━━━━━ Information provided

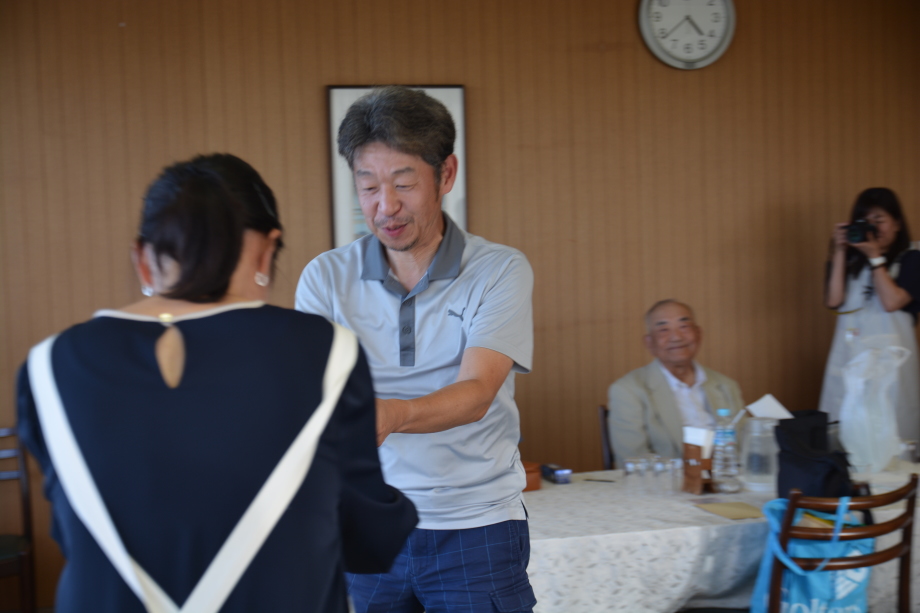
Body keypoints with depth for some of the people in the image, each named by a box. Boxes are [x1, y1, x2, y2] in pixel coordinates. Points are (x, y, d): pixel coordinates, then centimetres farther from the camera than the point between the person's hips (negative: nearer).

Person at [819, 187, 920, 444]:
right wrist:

━━━━━━━━━━

Reproduce the listing above exactly, excluding all pictures.

Body keypoints with depth for some of the people in the image, each named by a box. Boxes are [x1, y1, x2, y2] in pixel coordinates. Points are (x, y, d): pixel coordinates, then centimetres farther from the camera than the point between the person's hips (negative: nearer).

Person at [819, 187, 920, 444]:
right wrist:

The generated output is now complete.